PROBLEM TO WORK ON: Which lines of the material hold the word "октября"? Copy each one.

════════════════

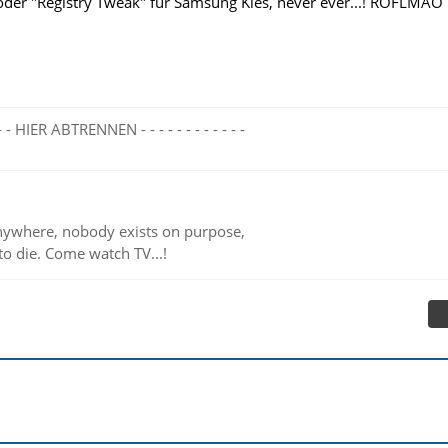
oder "Registry Tweak" für Samsung Kies, never ever...! ROFLMAO
- - - - HIER ABTRENNEN - - - - - - - - - - - -
ywhere, nobody exists on purpose,
to die. Come watch TV...!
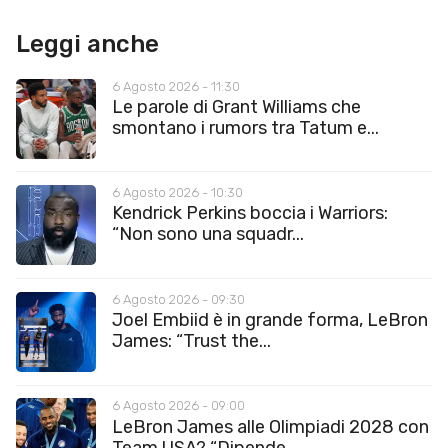
Leggi anche
6 Agosto 2026 - 11:30
Le parole di Grant Williams che
smontano i rumors tra Tatum e...
6 Agosto 2026 - 10:30
Kendrick Perkins boccia i Warriors:
“Non sono una squadr...
6 Agosto 2026 - 09:30
Joel Embiid è in grande forma, LeBron
James: “Trust the...
6 Agosto 2026 - 09:00
LeBron James alle Olimpiadi 2028 con
Team USA? “Dipende...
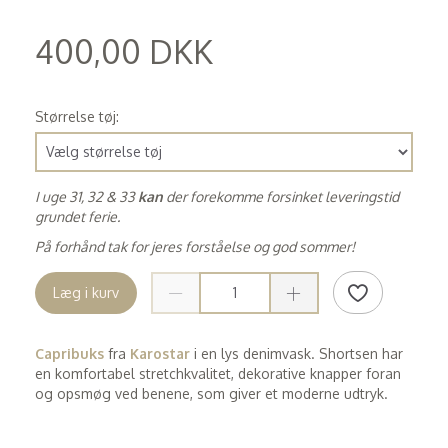
400,00 DKK
(
320,00 DKK
)
Størrelse tøj:
I uge 31, 32 & 33
kan
der forekomme forsinket leveringstid
grundet ferie.
På forhånd tak for jeres forståelse og god sommer!
Læg i kurv
Capribuks
fra
Karostar
i en lys denimvask. Shortsen har
en komfortabel stretchkvalitet, dekorative knapper foran
og opsmøg ved benene, som giver et moderne udtryk.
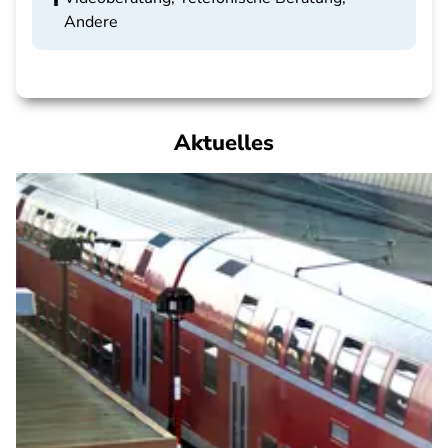
Andere
Aktuelles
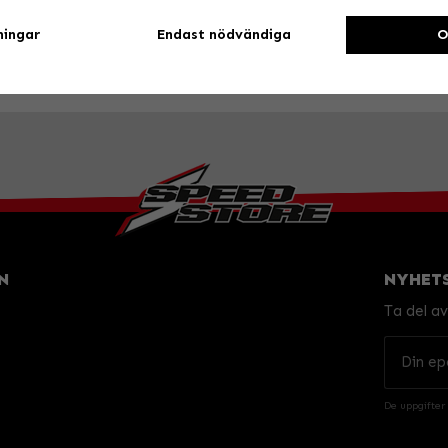
tillsammans.
ningar
Endast nödvändiga
O
N
NYHET
Ta del a
De uppgifter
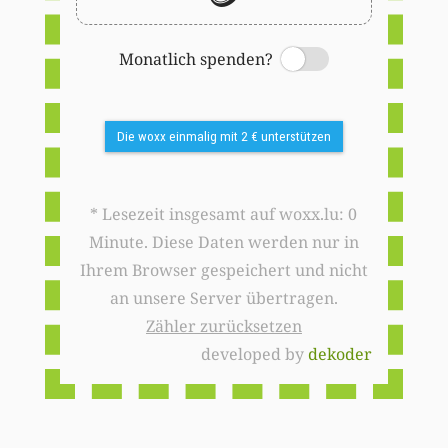
Monatlich spenden?
Switch
Die woxx einmalig mit 2 € unterstützen
* Lesezeit insgesamt auf woxx.lu: 0
Minute. Diese Daten werden nur in
Ihrem Browser gespeichert und nicht
an unsere Server übertragen.
Zähler zurücksetzen
developed by
dekoder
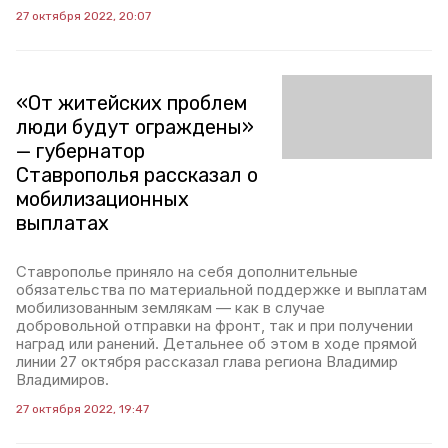
27 октября 2022, 20:07
«От житейских проблем
люди будут ограждены»
— губернатор
Ставрополья рассказал о
мобилизационных
выплатах
Ставрополье приняло на себя дополнительные
обязательства по материальной поддержке и выплатам
мобилизованным землякам — как в случае
добровольной отправки на фронт, так и при получении
наград или ранений. Детальнее об этом в ходе прямой
линии 27 октября рассказал глава региона Владимир
Владимиров.
27 октября 2022, 19:47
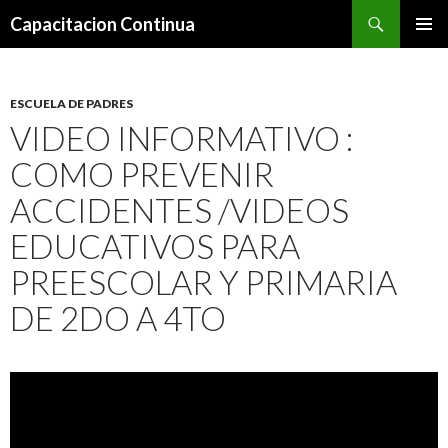
Search
Capacitacion Continua
SKIP
PRIMAR
TO
MENU
CONTENT
ESCUELA DE PADRES
VIDEO INFORMATIVO :
COMO PREVENIR
ACCIDENTES /VIDEOS
EDUCATIVOS PARA
PREESCOLAR Y PRIMARIA
DE 2DO A 4TO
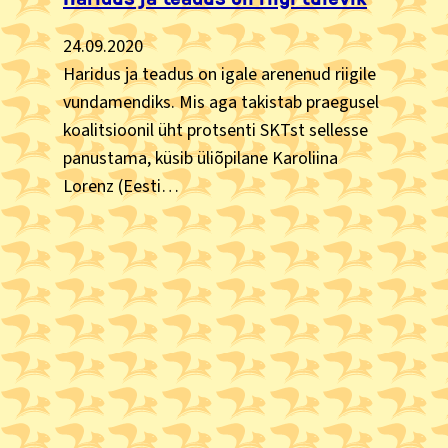
24.09.2020
Haridus ja teadus on igale arenenud riigile
vundamendiks. Mis aga takistab praegusel
koalitsioonil üht protsenti SKTst sellesse
panustama, küsib üliõpilane Karoliina
Lorenz (Eesti…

════════════════

WRITTEN SOLUTION:
27 октября 2022, 20:07
линии 27 октября рассказал глава региона Владимир
27 октября 2022, 19:47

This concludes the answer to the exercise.